:: Text under study

Mitochondrial Fission Regulates Transcription of Ribosomal Protein Genes in Embryonic Hearts

Abstract

AbstractMitochondrial dysfunction causes severe congenital heart diseases and prenatal/neonatal lethality. The lack of sufficient knowledge regarding how mitochondrial abnormalities affect cardiogenesis poses a major barrier for the development of clinical applications that target inborn heart defects due to mitochondrial deficiency. Mitochondrial morphology, which is regulated by fission and fusion, plays key roles in determining mitochondrial activity. Drp1 encodes a dynamin-related GTPase required for mitochondrial fission. To investigate the role of mitochondrial fission on cardiogenesis during the embryonic metabolic shift period, we specifically inactivated Drp1 in second heart field derived structures. Deletion of Drp1 in embryonic cardiomyocytes led to severe defects in mitochondrial morphology, ultrastructure, and activity. These defects caused increased cell death, decreased cell survival, disorganized cardiomyocytes, and embryonic lethality. Through characterizing this model, we reveal a novel AMPK-SIRT7-GABPB axis that relays the mitochondrial fission anomaly to reduced transcription of ribosomal protein genes in mutant cardiomyocytes. We therefore provide the first mouse genetic evidence to show that mitochondrial fission is essential for embryonic heart development. Furthermore, we uncovered a novel signaling cascade that mediates the crosstalk between mitochondrial dysfunction and protein synthesis. Our research provides further mechanistic insight regarding how mitochondrial dysfunction causes pathological molecular and cellular alterations during cardiogenesis.

::::
:: Source data

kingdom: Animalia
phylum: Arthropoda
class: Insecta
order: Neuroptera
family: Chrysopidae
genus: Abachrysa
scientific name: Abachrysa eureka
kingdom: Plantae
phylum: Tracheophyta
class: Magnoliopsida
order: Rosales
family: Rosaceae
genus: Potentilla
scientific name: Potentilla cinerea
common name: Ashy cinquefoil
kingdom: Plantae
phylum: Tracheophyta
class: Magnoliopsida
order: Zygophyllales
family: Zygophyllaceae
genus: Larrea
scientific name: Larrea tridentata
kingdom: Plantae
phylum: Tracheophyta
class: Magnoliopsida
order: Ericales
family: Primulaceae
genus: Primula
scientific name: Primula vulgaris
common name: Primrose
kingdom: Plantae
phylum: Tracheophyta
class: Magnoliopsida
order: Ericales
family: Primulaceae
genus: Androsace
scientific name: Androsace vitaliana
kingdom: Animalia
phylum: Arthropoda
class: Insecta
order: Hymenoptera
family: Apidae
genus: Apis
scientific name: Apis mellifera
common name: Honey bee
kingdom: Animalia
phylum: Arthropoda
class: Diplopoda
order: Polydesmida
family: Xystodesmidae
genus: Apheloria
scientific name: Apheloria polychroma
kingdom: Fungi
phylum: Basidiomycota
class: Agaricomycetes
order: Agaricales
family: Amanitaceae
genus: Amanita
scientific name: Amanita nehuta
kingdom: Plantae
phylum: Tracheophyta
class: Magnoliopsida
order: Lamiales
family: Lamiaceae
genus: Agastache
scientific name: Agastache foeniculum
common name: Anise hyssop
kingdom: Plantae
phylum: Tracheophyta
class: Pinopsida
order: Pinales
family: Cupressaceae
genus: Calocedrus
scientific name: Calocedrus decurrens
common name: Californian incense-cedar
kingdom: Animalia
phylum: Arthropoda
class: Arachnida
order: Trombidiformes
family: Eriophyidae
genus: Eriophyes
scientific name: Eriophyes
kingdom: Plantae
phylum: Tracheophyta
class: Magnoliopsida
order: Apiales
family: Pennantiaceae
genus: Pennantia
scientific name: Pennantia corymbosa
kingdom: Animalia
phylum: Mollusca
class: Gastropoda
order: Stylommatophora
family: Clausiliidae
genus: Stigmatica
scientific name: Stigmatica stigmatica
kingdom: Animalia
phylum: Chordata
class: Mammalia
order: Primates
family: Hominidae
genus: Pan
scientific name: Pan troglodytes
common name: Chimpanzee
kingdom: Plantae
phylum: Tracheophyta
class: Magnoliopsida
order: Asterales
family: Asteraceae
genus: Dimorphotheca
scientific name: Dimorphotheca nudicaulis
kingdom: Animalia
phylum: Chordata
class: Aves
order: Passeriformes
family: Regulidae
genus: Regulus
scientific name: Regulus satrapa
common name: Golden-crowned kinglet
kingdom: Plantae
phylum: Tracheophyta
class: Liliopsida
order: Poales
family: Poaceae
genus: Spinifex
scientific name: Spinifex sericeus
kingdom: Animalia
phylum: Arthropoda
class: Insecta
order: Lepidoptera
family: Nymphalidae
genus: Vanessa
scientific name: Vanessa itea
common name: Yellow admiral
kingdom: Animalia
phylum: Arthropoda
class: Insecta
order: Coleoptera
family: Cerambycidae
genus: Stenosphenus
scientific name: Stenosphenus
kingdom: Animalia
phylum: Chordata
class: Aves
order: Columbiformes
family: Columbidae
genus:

::::

• [The problem]:
Quote in full the abstract above on mitochondrial fission in embryonic hearts, including its title, with every word as it appears.

• [Output of the exercise]:
Mitochondrial Fission Regulates Transcription of Ribosomal Protein Genes in Embryonic Hearts

Abstract

AbstractMitochondrial dysfunction causes severe congenital heart diseases and prenatal/neonatal lethality. The lack of sufficient knowledge regarding how mitochondrial abnormalities affect cardiogenesis poses a major barrier for the development of clinical applications that target inborn heart defects due to mitochondrial deficiency. Mitochondrial morphology, which is regulated by fission and fusion, plays key roles in determining mitochondrial activity. Drp1 encodes a dynamin-related GTPase required for mitochondrial fission. To investigate the role of mitochondrial fission on cardiogenesis during the embryonic metabolic shift period, we specifically inactivated Drp1 in second heart field derived structures. Deletion of Drp1 in embryonic cardiomyocytes led to severe defects in mitochondrial morphology, ultrastructure, and activity. These defects caused increased cell death, decreased cell survival, disorganized cardiomyocytes, and embryonic lethality. Through characterizing this model, we reveal a novel AMPK-SIRT7-GABPB axis that relays the mitochondrial fission anomaly to reduced transcription of ribosomal protein genes in mutant cardiomyocytes. We therefore provide the first mouse genetic evidence to show that mitochondrial fission is essential for embryonic heart development. Furthermore, we uncovered a novel signaling cascade that mediates the crosstalk between mitochondrial dysfunction and protein synthesis. Our research provides further mechanistic insight regarding how mitochondrial dysfunction causes pathological molecular and cellular alterations during cardiogenesis.